For efficiency, messages are written into Kafka in batches. A batch is just a collection of messages, all of which are being produced to the same topic and partition. An individual roundtrip across the network for each message would result in excessive overhead, and collecting messages together into a batch reduces this. Of course, this is a tradeoff between latency and throughput: the larger the batches, the more messages that can be handled per unit of time, but the longer it takes an individual message to propagate. Batches are also typically compressed, providing more efficient data transfer and storage at the cost of some processing power.
While messages are opaque byte arrays to Kafka itself, it is recommended that additional structure, or schema, being imposed on the message content so that it can be easily understood.
Messages in Kafka are categoried into topics. The closest analogies for a topic are a database table or a folder in a filesytem. Topics are additionally broken down into a number of partitions. Going back to the “commit log” description, a partition is a single log. Messages are written to it in an append-only fashion, and are read in order from the beginning to end. Note that as a topic typically has multiple partitions, there is no guarantee of message time-ordering across the entire topic, just within a single partition. Partitions are also the way that Kafka provides redundancy and scalability. Each partition can be hosted on a different server, which means that a single topic can be horizontally across multiple servers to provide performance far beyond the ability of a single server.

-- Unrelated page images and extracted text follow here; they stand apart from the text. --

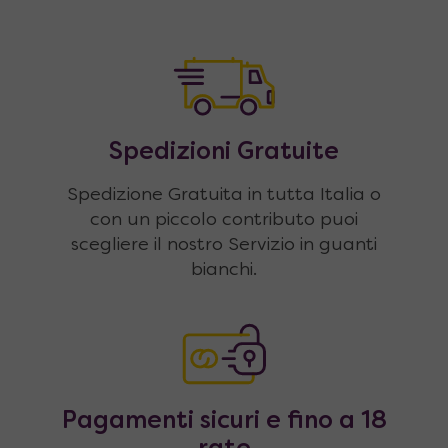
Spedizioni Gratuite
Spedizione Gratuita in tutta Italia o
con un piccolo contributo puoi
scegliere il nostro Servizio in guanti
bianchi.
Pagamenti sicuri e fino a 18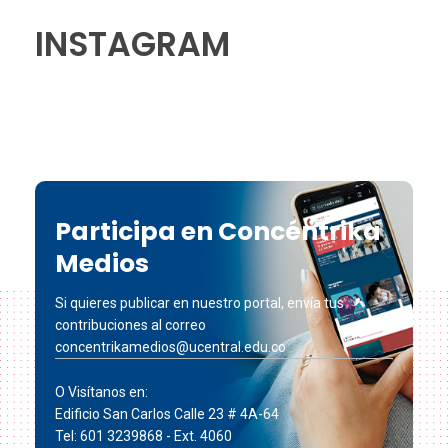
INSTAGRAM
Participa en Concéntrika
Medios
Si quieres publicar en nuestro portal, envía tus
contribuciones al correo
concentrikamedios@ucentral.edu.co
O Visítanos en:
Edificio San Carlos Calle 23 # 4A-64
Tel: 601 3239868 - Ext. 4060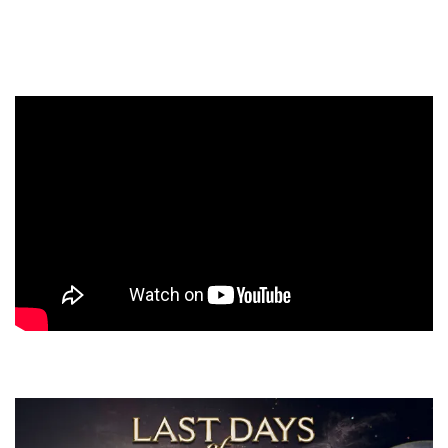
transmite la dualidad del ser humano y que todos tenemos
secretos que hacen que somos lo que somos.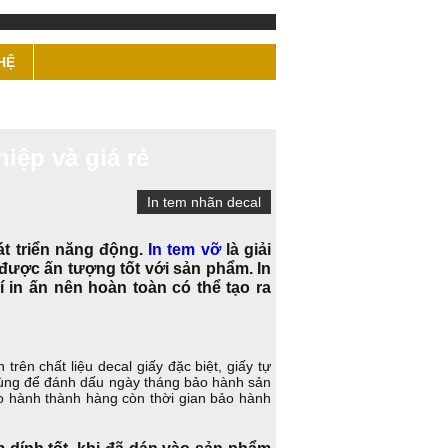
HỆ
iệp và giá rẻ
In tem nhãn decal
át triển năng động.
In tem vỡ
là giải
được ấn tượng tốt với sản phẩm. In
í in ấn nên hoàn toàn có thể tạo ra
rên chất liệu decal giấy đặc biệt, giấy tự
dùng để đánh dấu ngày tháng bảo hành sản
o hành thành hàng còn thời gian bảo hành
m dính tốt, khi đã dán vào sản phẩm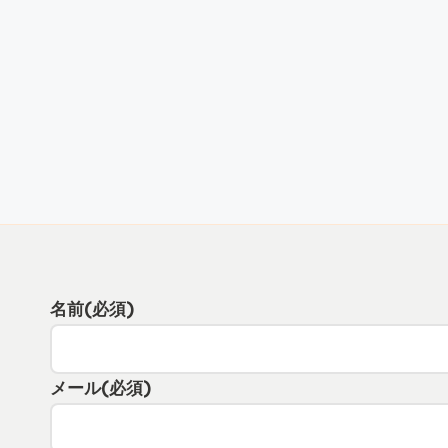
名前
(必須)
メール
(必須)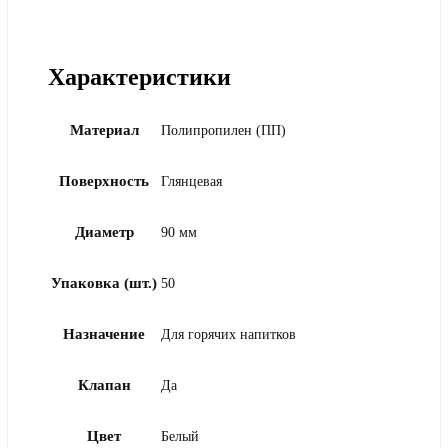
Характеристики
Материал
Полипропилен (ПП)
Поверхность
Глянцевая
Диаметр
90 мм
Упаковка (шт.)
50
Назначение
Для горячих напитков
Клапан
Да
Цвет
Белый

Kafka clients are users of the system, and there are two basic types: producers and consumers. There are also advanced client APIs, Kafka Connect API for data integration and Kafka Streams for stream processing. The advanced clients use producers and consumers as building blocks and provide higher-level functionality on top.

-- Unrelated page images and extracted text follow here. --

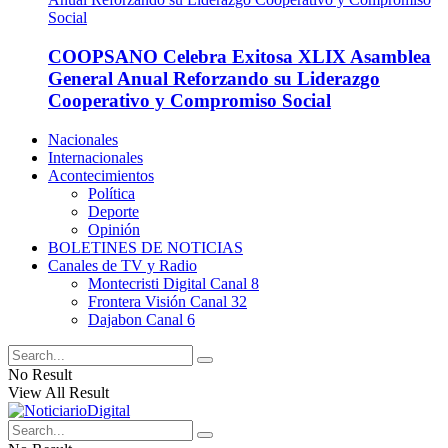
COOPSANO Celebra Exitosa XLIX Asamblea
General Anual Reforzando su Liderazgo
Cooperativo y Compromiso Social
Nacionales
Internacionales
Acontecimientos
Política
Deporte
Opinión
BOLETINES DE NOTICIAS
Canales de TV y Radio
Montecristi Digital Canal 8
Frontera Visión Canal 32
Dajabon Canal 6
No Result
View All Result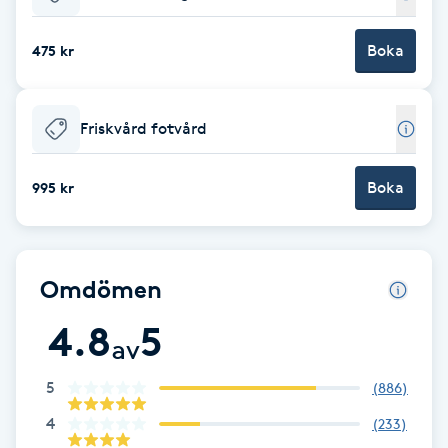
Babylights
Boka
475 kr
Balayage
Friskvård fotvård
Bambumassage
Boka
995 kr
Barber
Barnklippning
Omdömen
BIAB
4.8
5
av
Blowout
5
(
886
)
4
(
233
)
Bottenfärg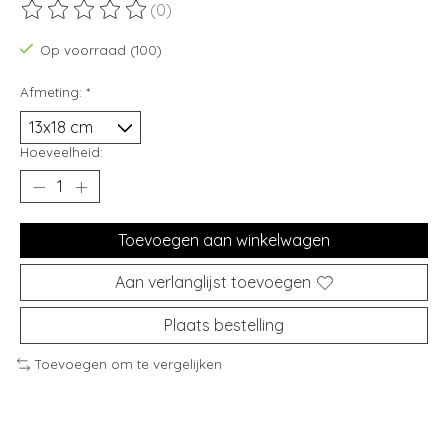
(0)
De beoordeling van dit product is
0
van de 5
Op voorraad (100)
Afmeting:
*
Hoeveelheid:
Toevoegen aan winkelwagen
Aan verlanglijst toevoegen
Plaats bestelling
Toevoegen om te vergelijken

Producers create new messages. In general, a message will be produced to a specific topic. By default, the producer does not care what partition a specific message is written to and will balance messages over all partitions of a topic evenly. In some cases, the producer will direct messages to specific partitions. This is typically done using the message key and a partitioner that will generate a hash for the key and map it to a specific partition. This assures that all messages produced with a given key will get written to the same partition. The producer could also use a custom partitioner that follows other business rules for mapping messages to partitions.

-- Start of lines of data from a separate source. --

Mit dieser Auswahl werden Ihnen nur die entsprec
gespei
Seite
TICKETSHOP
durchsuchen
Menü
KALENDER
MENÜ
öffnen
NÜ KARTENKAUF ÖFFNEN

Consumers read messages. The consumer subscribes to one or more topics and reads the messages in the order in which they were produced. The consumer keeps track of which messages it has already consumed by keeping track of the offset of messages. The offset is anothe bit of metadata, an integer value that continually increases, that Kafka adds to each message as it is produced. Each message in a given partition has a unique offset. By storing the offset of the last consumed message for each partition, a consumer can stop and restart without losing its place. Consumers work as part of a consumer group, which is one or more consumers that work together to consume a topic. The group assures that each partition is only consumed by one consumer. The mapping of a consumer to a partition is often called ownership of the partition by the consumer. In this way, consumers can horizontally scale to consume topics with a large number of messages. Additionally, if a single consumer fails, the remaining members of the group will rebalance the partitions being consumed to take over for the missing member.
A single Kafka server is called a broker. The broker receives messages from producers, assigns offset to them, and commits the messages to storage on disk. It also services consumers, responding to fetch requests for partitions and responding with the messages that have been committed to disk. Depending on the specific hardware and its performance characteristics, a single broker can easily handle thousands of partitions and millions of messages per second.
Kafka brokers are designed to operate as part of a cluster. Within a cluster of brokers, one broker will also function as the cluster controller (elected automatically from the live members of the cluster). The controller is responsible for administrative operations, including assigning partitions to brokers and monitoring for broker failures. A partition is owned by a single broker, and that broker is called the leader of the partition. A partition may be assigned to multiple brokers, which will result in the partition being replicated. This provides redundancy of messages in the partition, such that another broker can take over leadership if there is a broker failure. However, all consumers and producers operating on that partition must connect to the leader.
Why Kafka?
Kafka is able to seamlessly handle multiple producers, whether those clients are using many topics or the same topic.
In addition to multiple producers, Kafka is designed for multiple consumers to read any single stream of messages without interfering with each other. This is contrast to many queuing systems where once a message is consumed by one client, it is not available to any other. Multiple Kafka consumers can choose to operate as part of a group and share a stream, assuring that the entire group processes a given message only once.
Not only can Kafka handle multiple consumers, but durable message retention means that consumers do not always need to work in real time. Messages are committed to disk, and will be stored with configurable retention rules. These options can be selected on a per-topic basis, allowing for different streams of messages to have different amounts of retention depending on the consumer needs.
Kafka’s flexible scalability makes it easy to handle any amount of data. Producers, consumers, and brokers can all be scaled out to handle very large message streams with ease.